Usually, it’s on validation set. However, if you don’t have access to validation set. It can also happen on the training data.
e.g. how a car can be tuned for different styles of driving a model can be tuned for different types of data.
Depending on what kind of model you’re using will depend on what kind of hyper-properties you can chew. e.g. random forest — allow you to change the number of tree.

Modelling Comparison — How will our model perform in the real world?

Generalising — adapts to data it hasn’t seen before. e.g. how heart disease prediction machine learning model would perform at classifying whether a patient has heart disease or not.
Over / underfitting — the model hasn’t been generalised well

The reason of overfitting / underfitting: data leakage and data mismatch
Data leakage: some of your test data leaks into your training data. Testing data always stays the same.
Data dismatch: when the data you’re testing on is different to the data you’re training such as having different features in the training data to the test data

All experiments should be conducted on different portions of your data.

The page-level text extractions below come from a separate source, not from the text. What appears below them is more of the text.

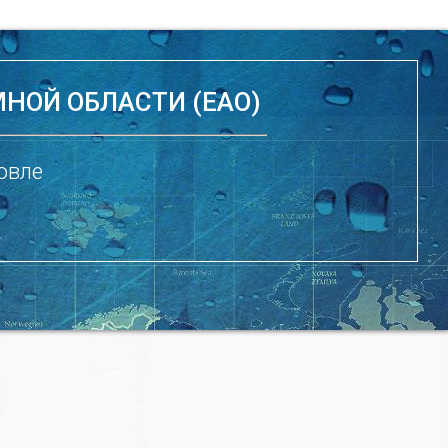
НОЙ ОБЛАСТИ (ЕАО)
овле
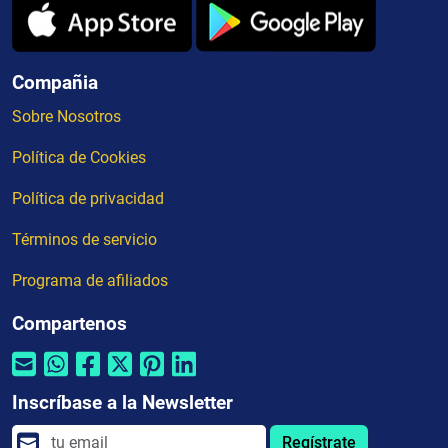
Compañia
Sobre Nosotros
Política de Cookies
Política de privacidad
Términos de servicio
Programa de afiliados
Compartenos
Inscríbase a la Newsletter
Regístrate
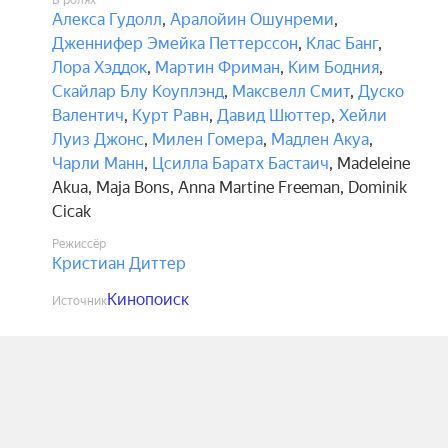
В ролях
Алекса Гудолл
,
Аралойин Ошунреми
,
Дженнифер Эмейка Петтерссон
,
Клас Банг
,
Лора Хэддок
,
Мартин Фриман
,
Ким Бодния
,
Скайлар Блу Коуплэнд
,
Максвелл Смит
,
Дуско
Валентич
,
Курт Равн
,
Давид Шюттер
,
Хейли
Луиз Джонс
,
Милен Гомера
,
Мадлен Акуа
,
Чарли Манн
,
Цсилла Баратх Бастаич
,
Madeleine
Akua
,
Maja Bons
,
Anna Martine Freeman
,
Dominik
Cicak
Режиссёр
Кристиан Диттер
Кинопоиск
Источник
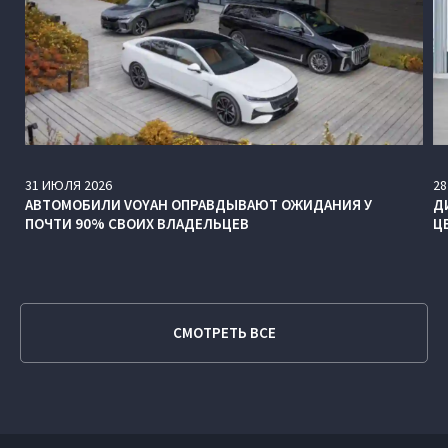
31
ИЮЛЯ
2026
28
АВТОМОБИЛИ VOYAH ОПРАВДЫВАЮТ ОЖИДАНИЯ У
Д
ПОЧТИ 90% СВОИХ ВЛАДЕЛЬЦЕВ
Ц
СМОТРЕТЬ ВСЕ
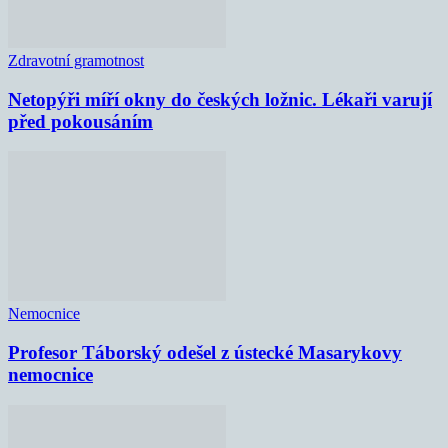
Zdravotní gramotnost
Netopýři míří okny do českých ložnic. Lékaři varují
před pokousáním
Nemocnice
Profesor Táborský odešel z ústecké Masarykovy
nemocnice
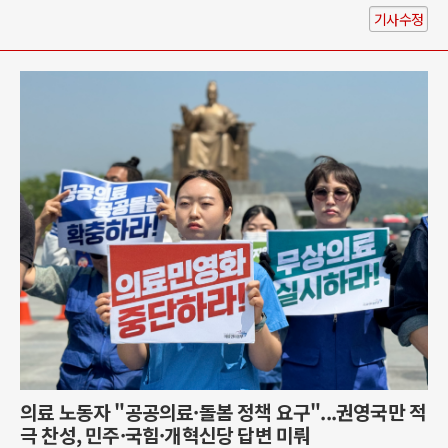
기사수정
의료 노동자 "공공의료·돌봄 정책 요구"...권영국만 적
극 찬성, 민주·국힘·개혁신당 답변 미뤄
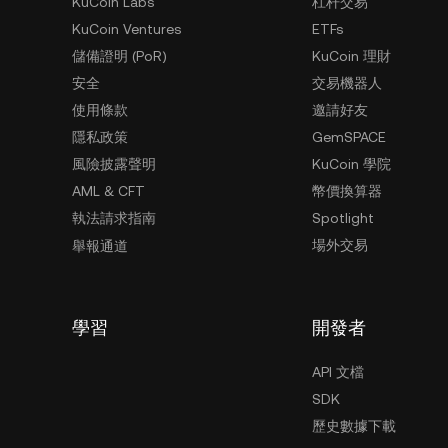
KuCoin Labs
杠杆交易
KuCoin Ventures
ETFs
儲備證明 (PoR)
KuCoin 理財
安全
交易機器人
使用條款
邀請好友
隱私政策
GemSPACE
風險披露聲明
KuCoin 學院
AML & CFT
幣價換算器
執法請求指南
Spotlight
場外交易
舉報通道
學習
開發者
API 文檔
SDK
歷史數據下載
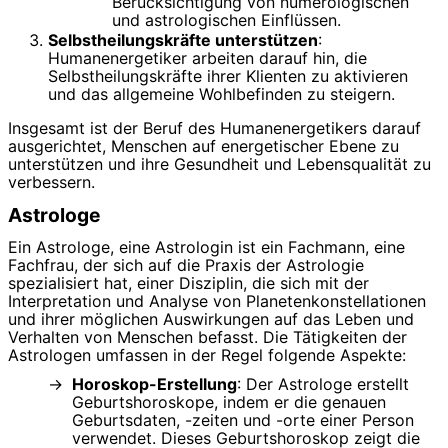
Berücksichtigung von numerologischen
und astrologischen Einflüssen.
Selbstheilungskräfte unterstützen
:
Humanenergetiker arbeiten darauf hin, die
Selbstheilungskräfte ihrer Klienten zu aktivieren
und das allgemeine Wohlbefinden zu steigern.
Insgesamt ist der Beruf des Humanenergetikers darauf
ausgerichtet, Menschen auf energetischer Ebene zu
unterstützen und ihre Gesundheit und Lebensqualität zu
verbessern.
Astrologe
Ein Astrologe, eine Astrologin ist ein Fachmann, eine
Fachfrau, der sich auf die Praxis der Astrologie
spezialisiert hat, einer Disziplin, die sich mit der
Interpretation und Analyse von Planetenkonstellationen
und ihrer möglichen Auswirkungen auf das Leben und
Verhalten von Menschen befasst. Die Tätigkeiten der
Astrologen umfassen in der Regel folgende Aspekte:
Horoskop-Erstellung
: Der Astrologe erstellt
Geburtshoroskope, indem er die genauen
Geburtsdaten, -zeiten und -orte einer Person
verwendet. Dieses Geburtshoroskop zeigt die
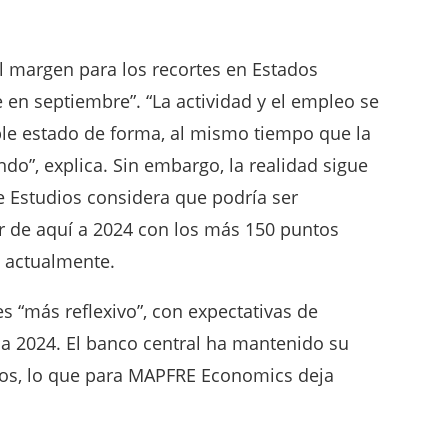
l margen para los recortes en Estados
 en septiembre”. “La actividad y el empleo se
e estado de forma, al mismo tiempo que la
ndo”, explica. Sin embargo, la realidad sigue
e Estudios considera que podría ser
r de aquí a 2024 con los más 150 puntos
n actualmente.
es “más reflexivo”, con expectativas de
 a 2024. El banco central ha mantenido su
tos, lo que para MAPFRE Economics deja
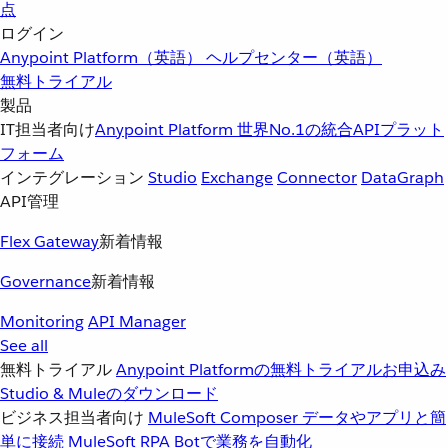
点
ログイン
Anypoint Platform（英語）
ヘルプセンター（英語）
無料トライアル
製品
IT担当者向け
Anypoint Platform
世界No.1の統合APIプラット
フォーム
インテグレーション
Studio
Exchange
Connector
DataGraph
API管理
Flex Gateway
新着情報
Governance
新着情報
Monitoring
API Manager
See all
無料トライアル
Anypoint Platformの無料トライアルお申込み
Studio & Muleのダウンロード
ビジネス担当者向け
MuleSoft Composer
データやアプリと簡
単に接続
MuleSoft RPA
Botで業務を自動化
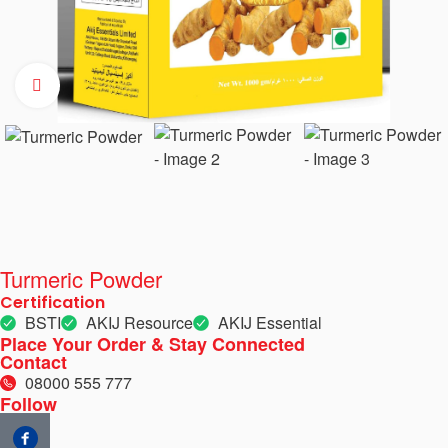
Click to enlarge
Turmeric Powder
Certification
BSTI
AKIJ Resource
AKIJ Essential
Place Your Order & Stay Connected
Contact
08000 555 777
Follow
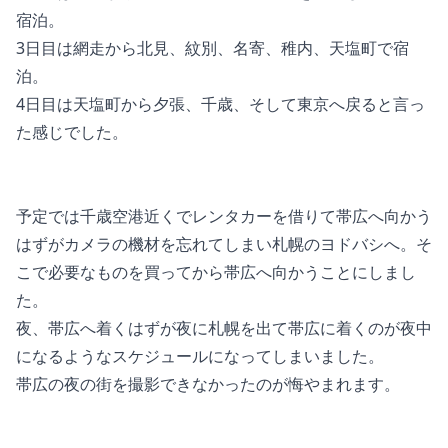
宿泊。
3日目は網走から北見、紋別、名寄、稚内、天塩町で宿
泊。
4日目は天塩町から夕張、千歳、そして東京へ戻ると言っ
た感じでした。
予定では千歳空港近くでレンタカーを借りて帯広へ向かう
はずがカメラの機材を忘れてしまい札幌のヨドバシへ。そ
こで必要なものを買ってから帯広へ向かうことにしまし
た。
夜、帯広へ着くはずが夜に札幌を出て帯広に着くのが夜中
になるようなスケジュールになってしまいました。
帯広の夜の街を撮影できなかったのが悔やまれます。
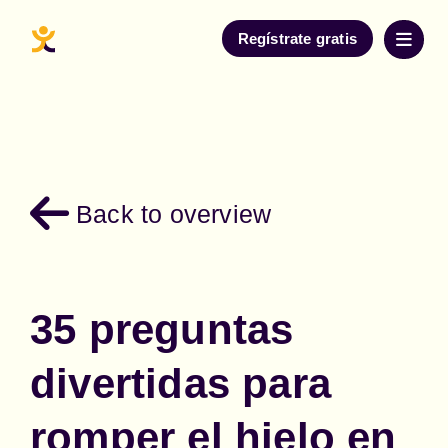
Regístrate gratis
Back to overview
35 preguntas
divertidas para
romper el hielo en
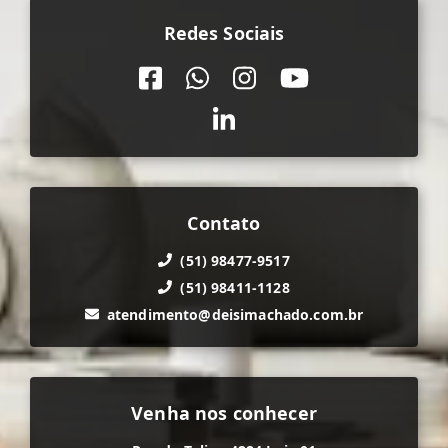
Redes Sociais
Contato
(51) 98477-9517
(51) 98411-1128
atendimento@deisimachado.com.br
Venha nos conhecer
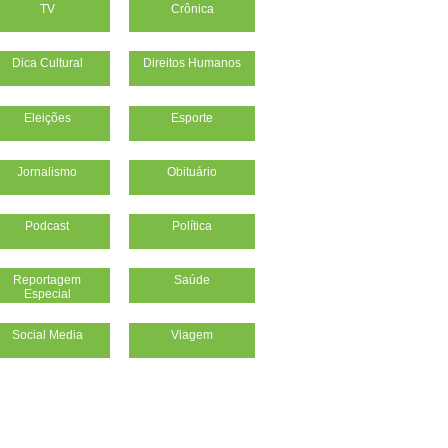
TV
Crônica
Dica Cultural
Direitos Humanos
Eleições
Esporte
Jornalismo
Obituário
Podcast
Política
Reportagem
Saúde
Especial
Social Media
Viagem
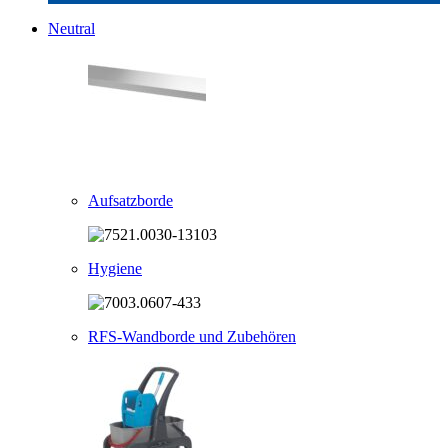
Neutral
Aufsatzborde
Hygiene
RFS-Wandborde und Zubehören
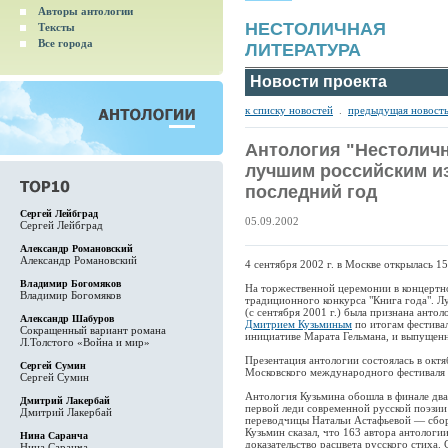
Авторы антологии
НЕСТОЛИЧНАЯ
Тексты
Все города
ЛИТЕРАТУРА
Новости проекта
к списку новостей
.
предыдущая новост
Антология "Нестоличн
лучшим российским из
последний год
Сергей Лейбград
05.09.2002
Сергей Лейбград
Александр Романовский
Александр Романовский
4 сентября 2002 г. в Москве открылась 
Владимир Богомяков
На торжественной церемонии в концертно
Владимир Богомяков
традиционного конкурса "Книга года". Л
(с сентября 2001 г.) была признана антол
Александр Шабуров
Дмитрием Кузьминым
по итогам фестивал
Сокращенный вариант романа
инициативе Марата Гельмана, и выпущенн
Л.Толстого «Война и мир»
Презентация антологии состоялась в окт
Сергей Сумин
Московского международного фестиваля 
Сергей Сумин
Антология Кузьмина обошла в финале два
Дмитрий Лакербай
первой леди современной русской поэзи
Дмитрий Лакербай
переводчицы Натальи Астафьевой — сбор
Кузьмин сказал, что 163 автора антологи
Нина Саранча
доказательство расцвета русского стиха.
Нина Саранча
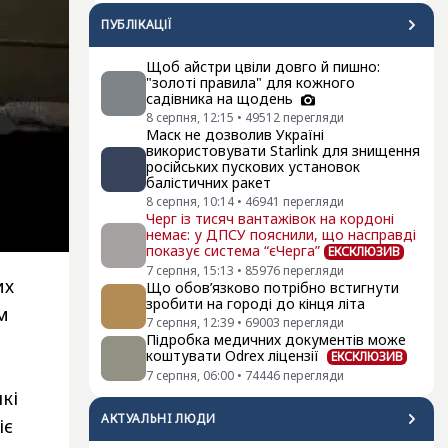
ПУБЛІКАЦІЇ
Щоб айстри цвіли довго й пишно:
"золоті правила" для кожного
садівника на щодень
8 серпня, 12:15
•
49512
перегляди
Маск не дозволив Україні
використовувати Starlink для знищення
російських пускових установок
балістичних ракет
8 серпня, 10:14
•
46941
перегляди
Черг із тисяч вантажівок на кордоні
немає: у ДПСУ пояснили, що насправді
показує система “єЧерга”
ЕКСКЛЮЗИВ
7 серпня, 15:13
•
85976
перегляди
их
Що обов’язково потрібно встигнути
зробити на городі до кінця літа
м
7 серпня, 12:39
•
69003
перегляди
Підробка медичних документів може
коштувати Odrex ліцензії
ЕКСКЛЮЗИВ
7 серпня, 06:00
•
74446
перегляди
кі
АКТУАЛЬНI ЛЮДИ
іє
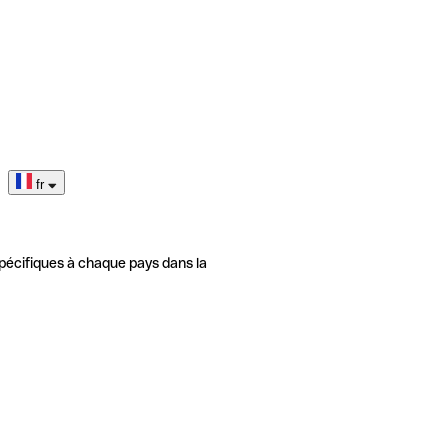
fr
pécifiques à chaque pays dans la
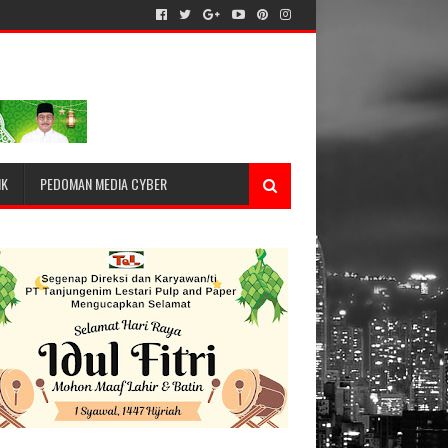
IK
PEDOMAN MEDIA CYBER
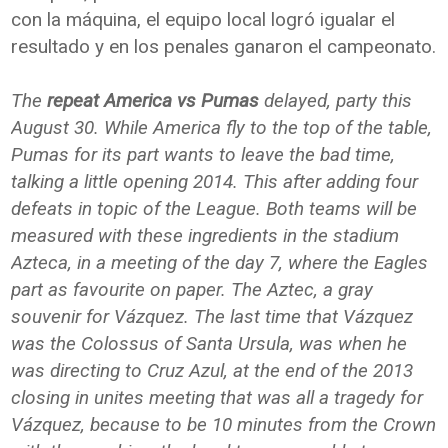
con la máquina, el equipo local logró igualar el
resultado y en los penales ganaron el campeonato.
The
repeat America vs Pumas
delayed, party this
August 30. While America fly to the top of the table,
Pumas for its part wants to leave the bad time,
talking a little opening 2014. This after adding four
defeats in topic of the League. Both teams will be
measured with these ingredients in the stadium
Azteca, in a meeting of the day 7, where the Eagles
part as favourite on paper. The Aztec, a gray
souvenir for Vázquez. The last time that Vázquez
was the Colossus of Santa Ursula, was when he
was directing to Cruz Azul, at the end of the 2013
closing in unites meeting that was all a tragedy for
Vázquez, because to be 10 minutes from the Crown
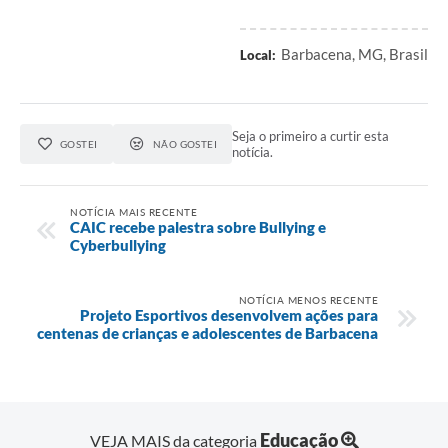
Barbacena, MG, Brasil
Local:
Seja o primeiro a curtir esta
GOSTEI
NÃO GOSTEI
notícia.
NOTÍCIA MAIS RECENTE
CAIC recebe palestra sobre Bullying e
Cyberbullying
NOTÍCIA MENOS RECENTE
Projeto Esportivos desenvolvem ações para
centenas de crianças e adolescentes de Barbacena
Educação
VEJA MAIS da categoria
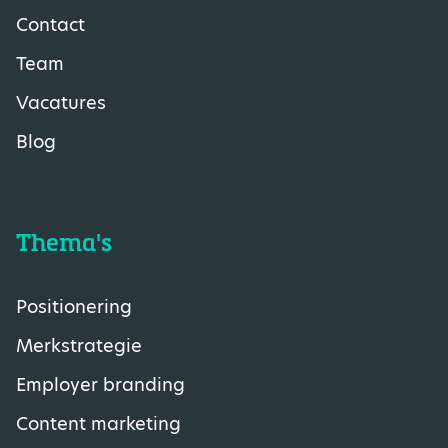
Contact
Team
Vacatures
Blog
Thema's
Positionering
Merkstrategie
Employer branding
Content marketing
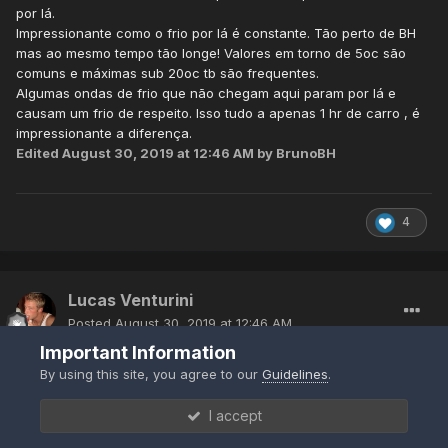
por lá.
Impressionante como o frio por lá é constante. Tão perto de BH
mas ao mesmo tempo tão longe! Valores em torno de 5oc são
comuns e máximas sub 20oc tb são frequentes.
Algumas ondas de frio que não chegam aqui param por lá e
causam um frio de respeito. Isso tudo a apenas 1 hr de carro , é
impressionante a diferença.
Edited
August 30, 2019 at 12:46 AM
by BrunoBH
4
Lucas Venturini
Posted
August 30, 2019 at 12:46 AM
Important Information
Amanha enquanto a temperatura pode não chegar na
By using this site, you agree to our
Guidelines
.
casa dos 15º na região Sul do Rio Grande do Sul. Há
pouco mais de 400km dali, no Noroeste Gaúcho a
I accept
temperatura pode ultrapassar os 31º. Interessante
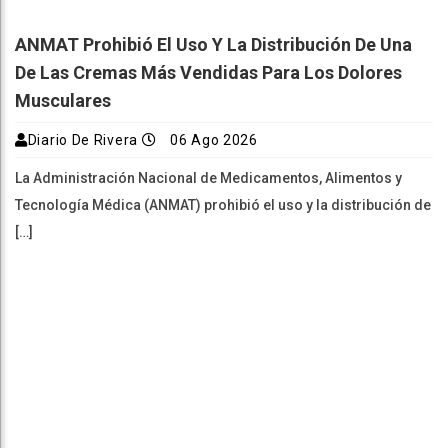
ANMAT Prohibió El Uso Y La Distribución De Una
De Las Cremas Más Vendidas Para Los Dolores
Musculares
Diario De Rivera
06 Ago 2026
La Administración Nacional de Medicamentos, Alimentos y
Tecnología Médica (ANMAT) prohibió el uso y la distribución de
[…]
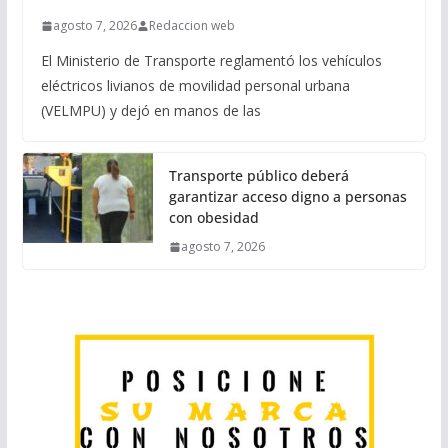
agosto 7, 2026
Redaccion web
El Ministerio de Transporte reglamentó los vehículos
eléctricos livianos de movilidad personal urbana
(VELMPU) y dejó en manos de las
Transporte público deberá
garantizar acceso digno a personas
con obesidad
agosto 7, 2026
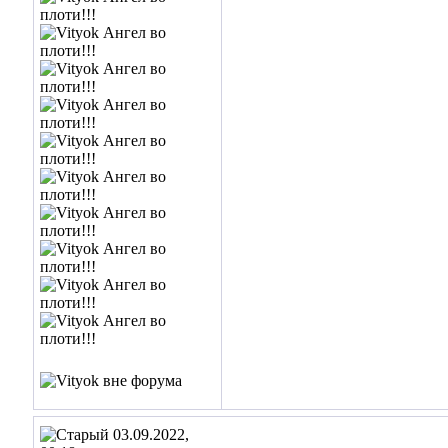
03.09.2022,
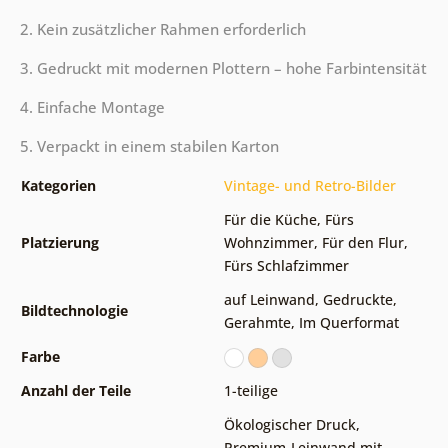
2. Kein zusätzlicher Rahmen erforderlich
3. Gedruckt mit modernen Plottern – hohe Farbintensität
4. Einfache Montage
5. Verpackt in einem stabilen Karton
Kategorien
Vintage- und Retro-Bilder
Für die Küche
,
Fürs
Platzierung
Wohnzimmer
,
Für den Flur
,
Fürs Schlafzimmer
auf Leinwand
,
Gedruckte
,
Bildtechnologie
Gerahmte
,
Im Querformat
Farbe
Anzahl der Teile
1-teilige
Ökologischer Druck
,
Premium-Leinwand mit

Training data set — Use this set for model training, 70–80% of your data is the standard.
Validation/development data set — Use this set for model hyperparameter tuning and experimentation evaluation, 10–15% of your data is the standard
Test data set — Use this set for model testing and comparison, 10–15% of your data is the standard.

(Copy by the course)

Poor performance on training data means the model hasn’t learned properly and is underfitting. Try a different model, improve the existing one through hyperparameter or collect more data.

Great performance on the training data but poor performance on test data means your model doesn’t generalize well. Your model may be overfitting the training data. Try using a simpler model or making sure your the test data is of the same style your model is training on.

Another form of overfitting can come in the form of better performance on test data than training data. This may mean your testing data is leaking into your training data (incorrect data splits) or you’ve spent too much time optimizing your model for the test set data. Ensure your training and test datasets are kept separate at all times and avoid optimizing a models performance on the test set (use the training and validation sets for model improvement).

Poor performance once deployed (in the real world) means there’s a difference in what you trained and tested your model on and what is actually happening. Ensure the data you’re using during experimentation matches up with the data you’re using in production.